● **EXERCISE BRIEF**
Give the data again exactly as it is written.
BEGIN EXERCISE DATA
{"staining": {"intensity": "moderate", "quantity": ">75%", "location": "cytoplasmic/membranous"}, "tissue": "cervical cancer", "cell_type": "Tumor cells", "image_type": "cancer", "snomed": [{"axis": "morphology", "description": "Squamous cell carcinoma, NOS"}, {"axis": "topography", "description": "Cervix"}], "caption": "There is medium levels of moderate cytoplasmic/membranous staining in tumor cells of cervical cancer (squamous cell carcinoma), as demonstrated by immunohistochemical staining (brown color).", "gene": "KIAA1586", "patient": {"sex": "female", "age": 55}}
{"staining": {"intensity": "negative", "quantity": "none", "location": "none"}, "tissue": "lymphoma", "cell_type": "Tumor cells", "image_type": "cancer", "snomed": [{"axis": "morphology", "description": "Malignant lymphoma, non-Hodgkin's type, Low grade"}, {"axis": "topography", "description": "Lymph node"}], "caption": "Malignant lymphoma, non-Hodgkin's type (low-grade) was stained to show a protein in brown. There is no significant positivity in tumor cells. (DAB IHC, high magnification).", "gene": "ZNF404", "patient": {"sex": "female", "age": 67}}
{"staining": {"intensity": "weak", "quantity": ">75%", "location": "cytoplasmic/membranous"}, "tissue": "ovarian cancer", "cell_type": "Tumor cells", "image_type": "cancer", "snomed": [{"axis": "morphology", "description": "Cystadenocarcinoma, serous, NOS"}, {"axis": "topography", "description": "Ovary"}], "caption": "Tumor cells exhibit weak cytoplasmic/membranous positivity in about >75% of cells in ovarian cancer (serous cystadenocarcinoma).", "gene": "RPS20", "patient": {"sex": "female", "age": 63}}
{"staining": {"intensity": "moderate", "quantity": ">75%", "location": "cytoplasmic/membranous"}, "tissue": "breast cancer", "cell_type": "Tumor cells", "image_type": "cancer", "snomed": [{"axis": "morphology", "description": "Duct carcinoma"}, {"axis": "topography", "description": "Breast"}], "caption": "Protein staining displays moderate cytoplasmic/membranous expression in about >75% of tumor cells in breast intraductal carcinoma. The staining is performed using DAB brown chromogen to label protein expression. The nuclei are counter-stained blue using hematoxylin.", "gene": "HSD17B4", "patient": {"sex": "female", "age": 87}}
END EXERCISE DATA
● **RESPONSE**
{"staining": {"intensity": "moderate", "quantity": ">75%", "location": "cytoplasmic/membranous"}, "tissue": "cervical cancer", "cell_type": "Tumor cells", "image_type": "cancer", "snomed": [{"axis": "morphology", "description": "Squamous cell carcinoma, NOS"}, {"axis": "topography", "description": "Cervix"}], "caption": "There is medium levels of moderate cytoplasmic/membranous staining in tumor cells of cervical cancer (squamous cell carcinoma), as demonstrated by immunohistochemical staining (brown color).", "gene": "KIAA1586", "patient": {"sex": "female", "age": 55}}
{"staining": {"intensity": "negative", "quantity": "none", "location": "none"}, "tissue": "lymphoma", "cell_type": "Tumor cells", "image_type": "cancer", "snomed": [{"axis": "morphology", "description": "Malignant lymphoma, non-Hodgkin's type, Low grade"}, {"axis": "topography", "description": "Lymph node"}], "caption": "Malignant lymphoma, non-Hodgkin's type (low-grade) was stained to show a protein in brown. There is no significant positivity in tumor cells. (DAB IHC, high magnification).", "gene": "ZNF404", "patient": {"sex": "female", "age": 67}}
{"staining": {"intensity": "weak", "quantity": ">75%", "location": "cytoplasmic/membranous"}, "tissue": "ovarian cancer", "cell_type": "Tumor cells", "image_type": "cancer", "snomed": [{"axis": "morphology", "description": "Cystadenocarcinoma, serous, NOS"}, {"axis": "topography", "description": "Ovary"}], "caption": "Tumor cells exhibit weak cytoplasmic/membranous positivity in about >75% of cells in ovarian cancer (serous cystadenocarcinoma).", "gene": "RPS20", "patient": {"sex": "female", "age": 63}}
{"staining": {"intensity": "moderate", "quantity": ">75%", "location": "cytoplasmic/membranous"}, "tissue": "breast cancer", "cell_type": "Tumor cells", "image_type": "cancer", "snomed": [{"axis": "morphology", "description": "Duct carcinoma"}, {"axis": "topography", "description": "Breast"}], "caption": "Protein staining displays moderate cytoplasmic/membranous expression in about >75% of tumor cells in breast intraductal carcinoma. The staining is performed using DAB brown chromogen to label protein expression. The nuclei are counter-stained blue using hematoxylin.", "gene": "HSD17B4", "patient": {"sex": "female", "age": 87}}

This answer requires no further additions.